Flüchtlinge mit Behinderungen brauchen besondere Unterstützung.
epd-bild/Judith Michaelis
Der zweite Bericht zur Lage der Menschenrechte in Deutschland befasst sich unter anderem mit behinderten Flüchtlingen. Sie gelten als besonders verletzlich und sind kaum im Blick des politischen Geschäftes.
06.12.2017

Das Deutsche Institut für Menschenrechte hat eine bessere Betreuung von behinderten Flüchtlingen in Deutschland angemahnt. So gebe es kaum barrierefreie Unterkünfte. Hilfsmittel und Therapien würden gar nicht oder nur nach aufwendigen Verfahren von den Sozialbehörden genehmigt, sagte Institutsdirektorin Beate Rudolf am Mittwoch in Berlin bei der Vorstellung des zweiten Berichtes zur Entwicklung der Menschenrechtssituation in Deutschland. Zudem fordert das Menschenrechtsinstitut einen besseren Schutz der Privatsphäre in Gemeinschaftsunterkünften und unabhängige Beschwerdestellen bei Übergriffen durch das Personal in den Unterkünften.

"Geflüchtete Menschen mit Behinderungen sind in Deutschland mit enormen Schwierigkeiten konfrontiert", sagte Rudolf. Nach wie vor gebe es keine Verfahren zur systematischen Identifikation besonders schutzbedürftiger Menschen.

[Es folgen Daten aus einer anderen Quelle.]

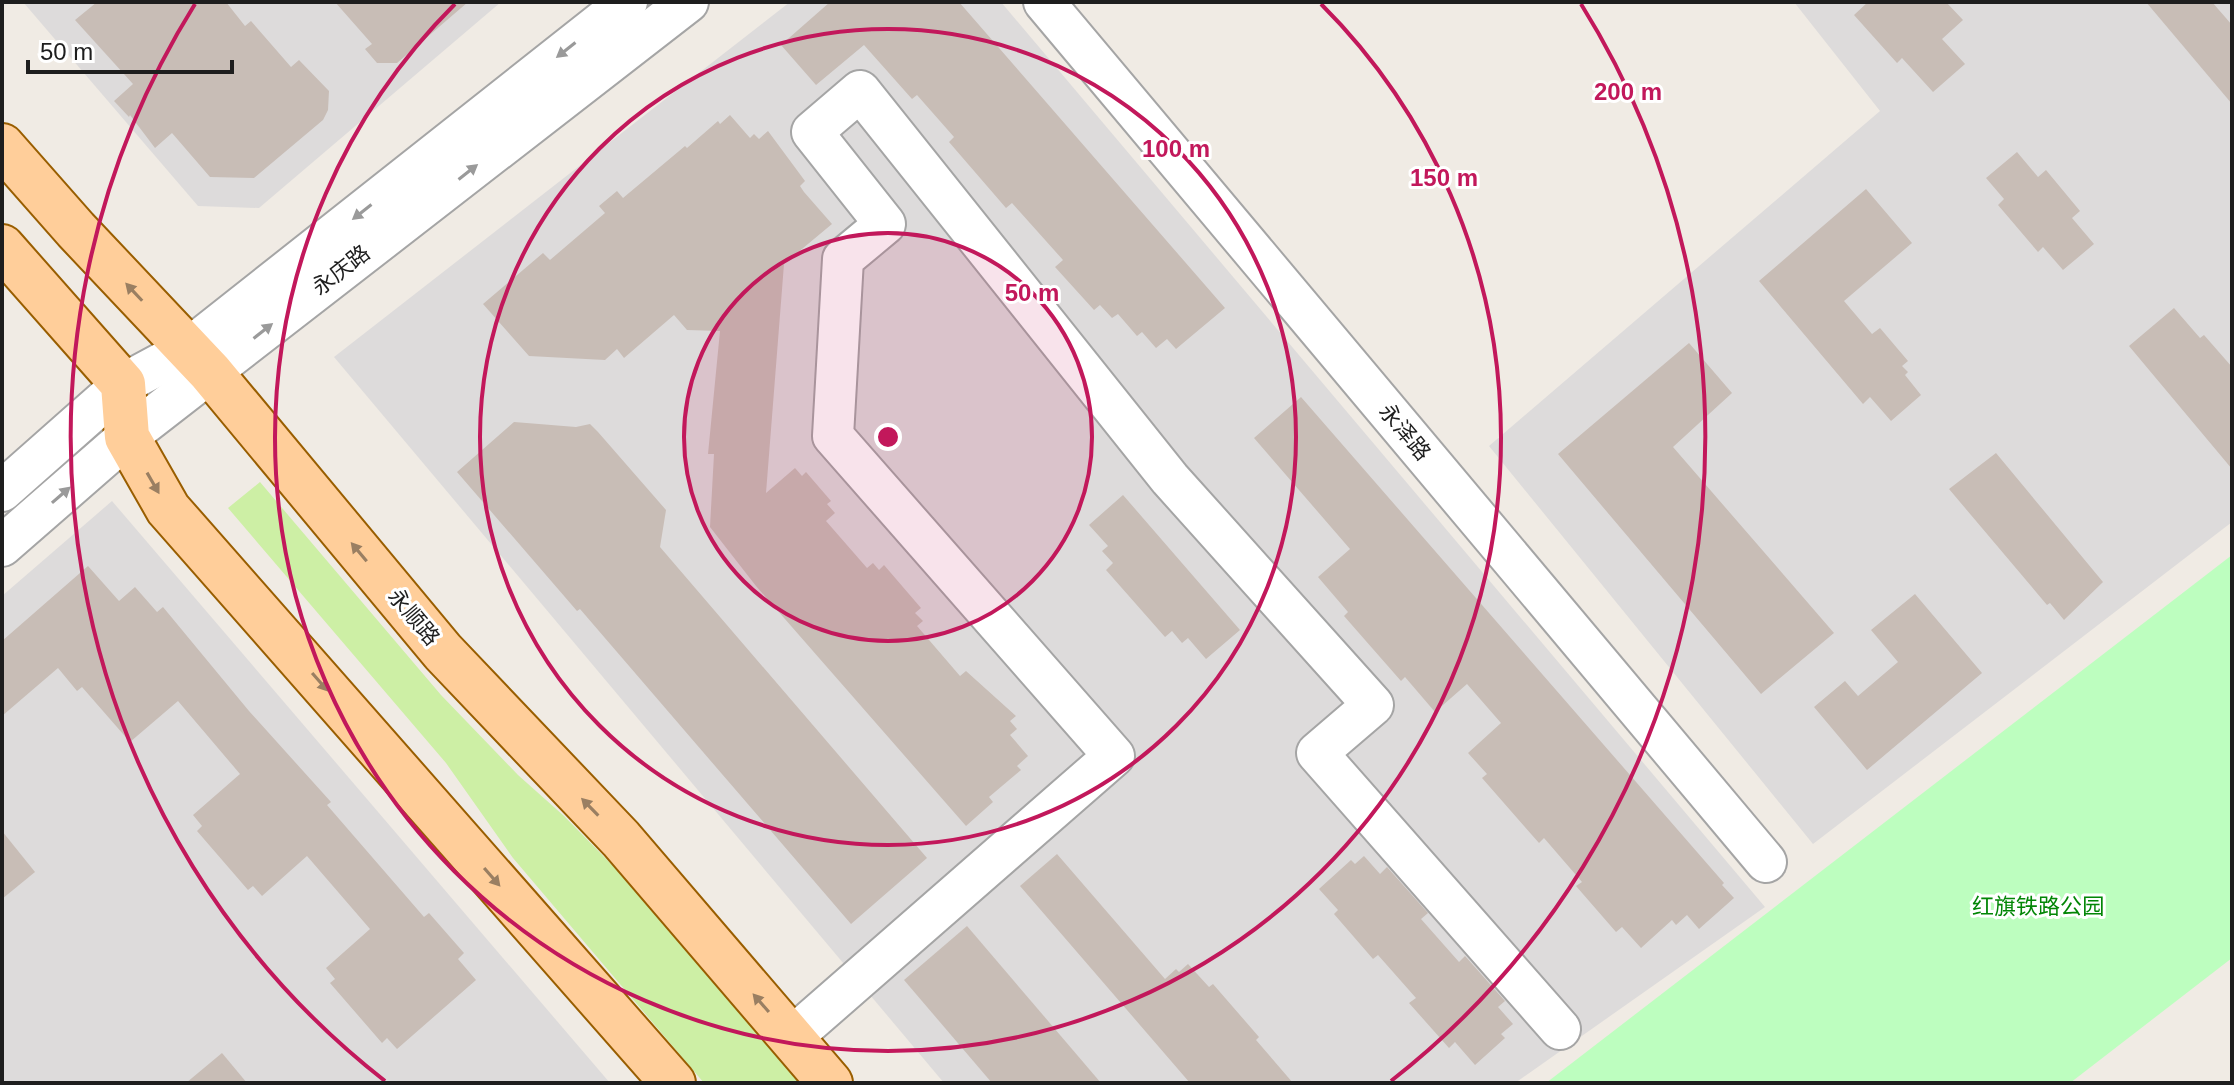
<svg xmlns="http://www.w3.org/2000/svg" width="2234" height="1085" font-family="Helvetica,'Noto Sans SC',sans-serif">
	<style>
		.residential { fill: #dddbdb }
		.grass { fill: #cdefa5 }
		.park { fill: #bdfebf }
		.building { fill: #c8bdb6 }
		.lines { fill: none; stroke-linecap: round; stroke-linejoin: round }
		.minor-casing { stroke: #a5a5a5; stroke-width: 44 }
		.major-casing { stroke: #995e00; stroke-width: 48 }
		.minor { stroke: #fff; stroke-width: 40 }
		.major { stroke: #ffce9a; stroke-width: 44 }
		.oneway { fill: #9a9a9a }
		.oneway2 { fill: #9a7f62 }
		.ring { fill: none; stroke: #c2185b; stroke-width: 4 }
		.labels { text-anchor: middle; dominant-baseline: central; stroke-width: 6; stroke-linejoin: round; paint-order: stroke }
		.street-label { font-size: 22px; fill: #1e1e1e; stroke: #fff }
		.park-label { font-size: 22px; fill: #028606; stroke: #fff }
		.centre { fill: #c2185b; stroke: #fff; stroke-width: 4 }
		.ring-label { font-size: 24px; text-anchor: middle; font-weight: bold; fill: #c2185b; stroke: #fff; stroke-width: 6; stroke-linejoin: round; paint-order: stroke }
	</style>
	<rect width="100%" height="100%" fill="#f0ebe4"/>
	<!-- residential -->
	<g class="residential">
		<path d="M 23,2 L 501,2 L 259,208 L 198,206 Z"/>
		<path d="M 790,2 L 1001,2 L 1765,907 L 1515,1083 L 944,1083 L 334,357 Z"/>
		<path d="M 1794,2 L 2232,2 L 2232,522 L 1813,844 L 1489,446 L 1880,111 Z"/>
		<path d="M 112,501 L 610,1083 L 2,1083 L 2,596 Z"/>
	</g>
	<!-- grass -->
	<path class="grass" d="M 260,482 L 441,695 L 518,775 L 564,816 L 614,867 L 801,1083 L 704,1083 L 513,858 L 446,763 L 228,508 Z"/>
	<!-- park -->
	<path class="park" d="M 2232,555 L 2232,958 L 2070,1083 L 1546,1083 Z"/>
	<!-- building -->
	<g class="building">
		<path d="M 97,2 L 226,2 L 245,26 L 251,21 L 291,67 L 299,60 L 329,91 L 328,110 L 323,120 L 254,178 L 210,177 L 172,133 L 155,148 L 130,115 L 129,117 L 114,101 L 133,84 L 75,20 Z"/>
		<path d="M 335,2 L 468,2 L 397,63 L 377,63 L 365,49 L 372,44 Z"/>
		<path d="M 830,2 L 959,2 L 1225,308 L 1176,349 L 1167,339 L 1156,348 L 1142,332 L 1137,336 L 1118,314 L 1112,318 L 1100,305 L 1094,310 L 1055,267 L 1063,260 L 1012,203 L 1006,208 L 949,142 L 954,137 L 917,95 L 912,99 L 864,45 L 816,85 L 781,45 Z"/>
		<path d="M 1868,2 L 1946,2 L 1963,20 L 1942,39 L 1965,64 L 1933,92 L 1902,58 L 1897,63 L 1854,15 Z"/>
		<path d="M 2146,2 L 2212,2 L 2232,25 L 2232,104 Z"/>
		<path d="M 730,115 L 750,138 L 754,134 L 759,139 L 768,131 L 805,181 L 800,186 L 804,192 L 832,224 L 784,264 L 766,493 L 795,468 L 802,476 L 806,472 L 831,501 L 827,504 L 835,513 L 826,521 L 867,568 L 873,563 L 879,570 L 884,565 L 921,608 L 915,613 L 923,621 L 917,626 L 960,676 L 966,671 L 1016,716 L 1010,721 L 1017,729 L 1010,735 L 1028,756 L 1017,766 L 1021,770 L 989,797 L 993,802 L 966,826 L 756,586 L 710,527 L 714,454 L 708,454 L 720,331 L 687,330 L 674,315 L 624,358 L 617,349 L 605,360 L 529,356 L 483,304 L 543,253 L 550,260 L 605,213 L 599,206 L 617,191 L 623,198 L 685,146 L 687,148 L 718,121 L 720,124 Z"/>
		<path d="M 2017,152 L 2038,177 L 2046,170 L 2080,211 L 2072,218 L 2094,244 L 2063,270 L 2043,247 L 2038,252 L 1998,205 L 2004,199 L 1986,178 Z"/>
		<path d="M 1866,189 L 1912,243 L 1844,301 L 1872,334 L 1880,328 L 1908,361 L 1902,366 L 1908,372 L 1905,375 L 1921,395 L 1891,421 L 1870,397 L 1863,404 L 1759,281 Z"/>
		<path d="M 2174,308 L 2200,338 L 2204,335 L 2232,367 L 2232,469 L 2129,346 Z"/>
		<path d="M 1689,343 L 1732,393 L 1673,447 L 1834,633 L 1761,694 L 1558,454 Z"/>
		<path d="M 1301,397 L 1724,883 L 1722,885 L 1734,898 L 1699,929 L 1687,915 L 1676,925 L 1672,920 L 1641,948 L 1622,927 L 1616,932 L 1576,886 L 1582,882 L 1544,838 L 1539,843 L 1482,778 L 1487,774 L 1468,753 L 1501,723 L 1467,684 L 1435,712 L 1405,677 L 1401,681 L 1344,616 L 1348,612 L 1318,577 L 1350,549 L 1254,438 Z"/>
		<path d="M 514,422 L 576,427 L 590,424 L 598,432 L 666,510 L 660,547 L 927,858 L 851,924 L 580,609 L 577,611 L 457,472 Z"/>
		<path d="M 1996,453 L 2103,582 L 2064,620 L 2050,603 L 2047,605 L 1949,489 Z"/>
		<path d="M 1123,495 L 1240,630 L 1206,659 L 1188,638 L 1182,643 L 1172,631 L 1165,637 L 1106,570 L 1113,563 L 1102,551 L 1108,546 L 1089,525 Z"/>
		<path d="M 88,566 L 119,601 L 135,587 L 157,612 L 163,607 L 249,711 L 331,802 L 327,805 L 424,917 L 429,913 L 464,953 L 458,959 L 476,980 L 397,1049 L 387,1038 L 382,1043 L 330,983 L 335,979 L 326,968 L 370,929 L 307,856 L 262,896 L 253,886 L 248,890 L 197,831 L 202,826 L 193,815 L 240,774 L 178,701 L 130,742 L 82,687 L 77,691 L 58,668 L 2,716 L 2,641 Z"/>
		<path d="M 1915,594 L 1982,673 L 1867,770 L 1814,707 L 1845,681 L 1858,696 L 1898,662 L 1871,630 Z"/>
		<path d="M 2,831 L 35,872 L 2,899 Z"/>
		<path d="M 1057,854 L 1165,979 L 1176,969 L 1179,972 L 1188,964 L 1209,987 L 1213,984 L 1259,1037 L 1256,1040 L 1293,1083 L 1190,1083 L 1020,886 Z"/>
		<path d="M 1364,856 L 1380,874 L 1387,867 L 1428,913 L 1421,919 L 1459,962 L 1465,956 L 1505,1001 L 1498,1007 L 1513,1024 L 1501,1034 L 1505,1038 L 1475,1065 L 1455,1042 L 1449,1048 L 1409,1003 L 1416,998 L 1378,955 L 1373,959 L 1334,914 L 1338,910 L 1319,889 L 1351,860 L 1355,864 Z"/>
		<path d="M 967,926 L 1101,1083 L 992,1083 L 904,980 Z"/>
		<path d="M 222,1053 L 247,1083 L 186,1083 Z"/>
	</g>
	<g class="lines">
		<!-- minor casing -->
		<g class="minor-casing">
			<g id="minor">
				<path d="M 1044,2 L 1766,862"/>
				<path d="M 2,491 L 123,384 L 188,349 L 627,2"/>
				<path d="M 2,546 L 127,437 L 688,2"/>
				<path d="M 791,1038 L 1114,756 L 833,436 L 843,259 L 885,224 L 812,132 L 860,91 L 1170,479 L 1373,705 L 1317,753 L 1560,1029"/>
			</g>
		</g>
		<!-- major casing -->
		<g class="major-casing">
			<g id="major">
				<path d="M 2,146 L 76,230 L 210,372 L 443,652 L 621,839 L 830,1083"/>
				<path d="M 2,247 L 123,384 L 127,437 L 168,509 L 673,1083"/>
			</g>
		</g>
		<!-- minor -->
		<use href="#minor" class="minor"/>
		<!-- major -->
		<use href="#major" class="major"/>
	</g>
	<!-- one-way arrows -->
	<defs><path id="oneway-solid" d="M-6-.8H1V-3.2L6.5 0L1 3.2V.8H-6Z" transform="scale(2)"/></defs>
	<g class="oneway">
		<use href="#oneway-solid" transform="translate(566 50) rotate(142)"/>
		<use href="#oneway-solid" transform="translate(468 172) rotate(-38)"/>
		<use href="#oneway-solid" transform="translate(362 212) rotate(142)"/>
		<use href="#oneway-solid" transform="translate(263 331) rotate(-38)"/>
		<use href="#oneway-solid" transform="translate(61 495) rotate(-41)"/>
	</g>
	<g class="oneway2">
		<use href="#oneway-solid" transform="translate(134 292) rotate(-133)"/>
		<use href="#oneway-solid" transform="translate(153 483) rotate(60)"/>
		<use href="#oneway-solid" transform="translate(359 552) rotate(-130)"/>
		<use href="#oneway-solid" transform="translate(320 682) rotate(49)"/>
		<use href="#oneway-solid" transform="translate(590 807) rotate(-134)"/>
		<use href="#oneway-solid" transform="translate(492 877) rotate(49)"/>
		<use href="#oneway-solid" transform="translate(761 1003) rotate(-131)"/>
	</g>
	<!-- distance rings -->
	<circle cx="888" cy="437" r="204" fill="#c2185b" fill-opacity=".12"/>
	<g class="ring">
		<circle cx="888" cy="437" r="204"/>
		<circle cx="888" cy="437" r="408"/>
		<path d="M1321 4A613 613 0 1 1 455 4"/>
		<path d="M385 1081A817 817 0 0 1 195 4M1581 4A817 817 0 0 1 1391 1081"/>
	</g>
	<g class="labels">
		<!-- street labels -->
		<g class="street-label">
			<text transform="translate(341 270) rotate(-38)">永庆路</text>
			<text transform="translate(1405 432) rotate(50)">永泽路</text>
			<text transform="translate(414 617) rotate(50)">永顺路</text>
		</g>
		<!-- park labels -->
		<g class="park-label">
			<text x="2038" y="906">红旗铁路公园</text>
		</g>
	</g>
	<circle cx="888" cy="437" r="12" class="centre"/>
	<g class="ring-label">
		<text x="1628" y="100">200 m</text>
		<text x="1176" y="157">100 m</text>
		<text x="1444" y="186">150 m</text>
		<text x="1032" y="301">50 m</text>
	</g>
	<!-- border -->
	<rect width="2234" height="1085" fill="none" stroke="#1e1e1e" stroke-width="8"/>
	<!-- scale -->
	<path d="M28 60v12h204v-12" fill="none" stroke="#1e1e1e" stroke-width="4"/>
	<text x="40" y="60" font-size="24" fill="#1e1e1e" stroke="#ffffff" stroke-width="6" paint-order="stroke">50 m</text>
</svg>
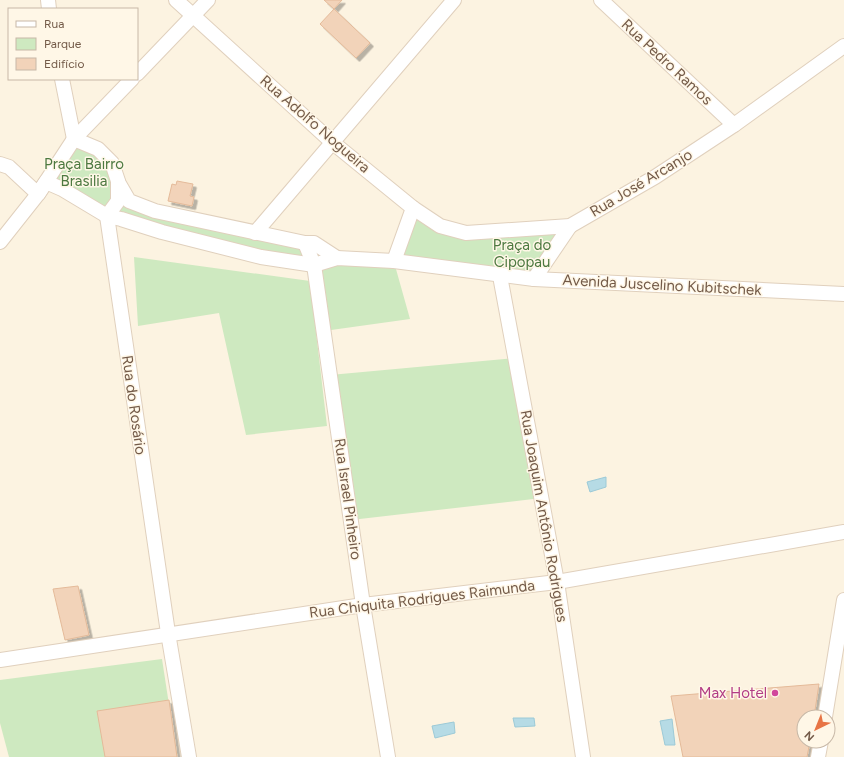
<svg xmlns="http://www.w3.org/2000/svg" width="844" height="757" font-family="Figtree,sans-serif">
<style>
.green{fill:#cee9c0}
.water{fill:#b6dbe5;stroke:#9ccad7}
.building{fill:#f2d3b9;stroke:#e4ba99;filter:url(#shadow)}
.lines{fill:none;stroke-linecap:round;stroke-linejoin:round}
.minor-casing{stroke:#e0d0bd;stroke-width:16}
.minor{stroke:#fff;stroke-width:14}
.hotel-dot{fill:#d1479c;stroke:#fff7e7;stroke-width:1.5}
.labels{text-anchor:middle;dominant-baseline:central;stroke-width:3;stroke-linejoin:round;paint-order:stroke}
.street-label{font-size:15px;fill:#735a48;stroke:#fff7e7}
.park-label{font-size:15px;fill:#4d7940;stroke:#fff7e7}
.hotel-label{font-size:15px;fill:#b23c85;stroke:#fff7e7;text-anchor:end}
</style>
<defs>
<filter id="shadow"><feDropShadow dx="3.5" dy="3.5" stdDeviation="0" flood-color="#0004"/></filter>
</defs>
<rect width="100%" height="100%" fill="#fcf3e1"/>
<!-- green -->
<g class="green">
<path d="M74 139 98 149 118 181 107 216 46 182Z"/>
<path d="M121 203 303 246 309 261 255 252 112 213Z"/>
<path d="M413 208 444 227 570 226 534 279 394 262 410 319 324 331 314 265 393 261Z"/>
<path d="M134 257 310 281 327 426 246 435 219 313 138 326Z"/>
<path d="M515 358 542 498 351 520 330 375Z"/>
<path d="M162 659 177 757H9L0 723V680Z"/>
</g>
<!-- water -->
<g class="water">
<path d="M606 477V487L590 492 587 482Z"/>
<path d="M513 718H534L535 726 515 727Z"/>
<path d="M672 719 675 745H665L660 721Z"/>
<path d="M454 722 455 733 435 738 432 726Z"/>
</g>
<!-- building -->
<g class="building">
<path d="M324 0H342L334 9Z"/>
<path d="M334 9 370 43 356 58 320 24Z"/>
<path d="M177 181 193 184 190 196 194 197 192 206 168 201 172 184 176 185Z"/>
<path d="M78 586 89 635 65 640 53 589Z"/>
<path d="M819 684 814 717H804V741H810L807 757H683L671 696Z"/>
<path d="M169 700 177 757H105L97 711Z"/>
</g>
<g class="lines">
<!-- minor casing -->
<g class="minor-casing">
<g id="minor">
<path d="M48 0 49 9"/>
<path d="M176 0 332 142 413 208 394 261"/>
<path d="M601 0 734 125"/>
<path d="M137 74 208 0"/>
<path d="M62 79 74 139 98 149 112 163 118 181V201L107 216 168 633 189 757"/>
<path d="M0 164 9 167 38 194 46 182 62 189 107 216 121 219 162 232 261 257 314 265 337 258 394 261 534 279 844 294"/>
<path d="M118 182 129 201 155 211 305 243H314L337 258"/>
<path d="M413 208 440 226 466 233 570 226 655 177 734 125 844 46"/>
<path d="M255 233 454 0"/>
<path d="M0 242 38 194 74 139 132 79"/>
<path d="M305 243 314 265 363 605 388 757"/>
<path d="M500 276 557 582 583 757"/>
<path d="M534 279 570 226"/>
<path d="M0 660 363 605 557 582 844 532"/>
<path d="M825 717 844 600"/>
<path d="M818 757 821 741"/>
</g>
</g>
<!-- minor -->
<use href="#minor" class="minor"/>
</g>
<!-- markers -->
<circle class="hotel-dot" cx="775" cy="693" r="4"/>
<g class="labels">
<!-- street labels -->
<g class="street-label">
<text transform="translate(667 62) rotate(43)">Rua Pedro Ramos</text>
<text transform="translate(315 124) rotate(41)">Rua Adolfo Nogueira</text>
<text transform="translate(641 183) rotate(-31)">Rua José Arcanjo</text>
<text transform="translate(662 285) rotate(3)">Avenida Juscelino Kubitschek</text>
<text transform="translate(134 405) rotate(82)">Rua do Rosário</text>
<text transform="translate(348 499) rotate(82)">Rua Israel Pinheiro</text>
<text transform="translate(544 516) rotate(80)">Rua Joaquim Antônio Rodrigues</text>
<text transform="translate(422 599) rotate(-7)">Rua Chiquita Rodrigues Raimunda</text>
</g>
<!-- park labels -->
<g class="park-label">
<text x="84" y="164">Praça Bairro<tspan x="84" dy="17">Brasilia</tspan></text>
<text x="522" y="245">Praça do<tspan x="522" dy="17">Cipopau</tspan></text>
</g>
<!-- hotel labels -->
<g class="hotel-label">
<text x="767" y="693">Max Hotel</text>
</g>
</g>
<!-- legend -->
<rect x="8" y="8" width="130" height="72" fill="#fff7e7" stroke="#c7b8a7"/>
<rect x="16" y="21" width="20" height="6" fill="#ffffff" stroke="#c7b8a7"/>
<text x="44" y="28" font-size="12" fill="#735a48">Rua</text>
<rect x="16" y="38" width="20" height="12" fill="#cee9c0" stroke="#c7b8a7"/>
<text x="44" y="48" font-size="12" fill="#735a48">Parque</text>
<rect x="16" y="58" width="20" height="12" fill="#f2d3b9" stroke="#c7b8a7"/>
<text x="44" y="68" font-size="12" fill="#735a48">Edifício</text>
<!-- north arrow -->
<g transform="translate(816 729) rotate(223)"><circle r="19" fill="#fff7e7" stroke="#c7b8a7"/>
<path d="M0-3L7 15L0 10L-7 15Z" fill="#e77445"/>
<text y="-6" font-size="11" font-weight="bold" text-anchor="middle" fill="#735a48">N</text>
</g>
</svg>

Appell an Bundestag und Länder

Die Juristin forderte den Bundestag auf, ein bundesweit gültiges Verfahren zur Identifikation besonders schutzbedürftiger Geflüchteter vorzuschreiben. Dies sei der Dreh- und Angelpunkt, damit behinderte Personen angemessen untergebracht und versorgt werden. An die Länder richtete Rudolf den Appell, barrierefreie Unterkünfte bereitzustellen.

Für den Bericht hat das Deutsche Institut für Menschenrechte Organisationen befragt, die im Jahr 2016 rund 2.000 Asylsuchende mit Behinderungen beraten und unterstützt haben. Dem Institut zufolge leben aktuell etwa 400.000 Menschen in Gemeinschaftsunterkünften.

Medizinische Behandlung ist Ermessenssache

Geflüchtete Menschen mit Behinderungen fallen wie alle Flüchtlinge unter das Asylbewerberleistungsgesetz und erhalten in den ersten 15 Monaten ihres Aufenthalts in Deutschland nur eingeschränkte Gesundheitsleistungen. Die Entscheidung für besondere medizinische Behandlungen liegen im Ermessen der Sozialbehörden. Dies führe offenbar zu einer restriktiven Praxis der Behörden mit der Folge möglicher nicht wieder gutzumachender Schäden für die Betroffenen, sagte Rudolf weiter.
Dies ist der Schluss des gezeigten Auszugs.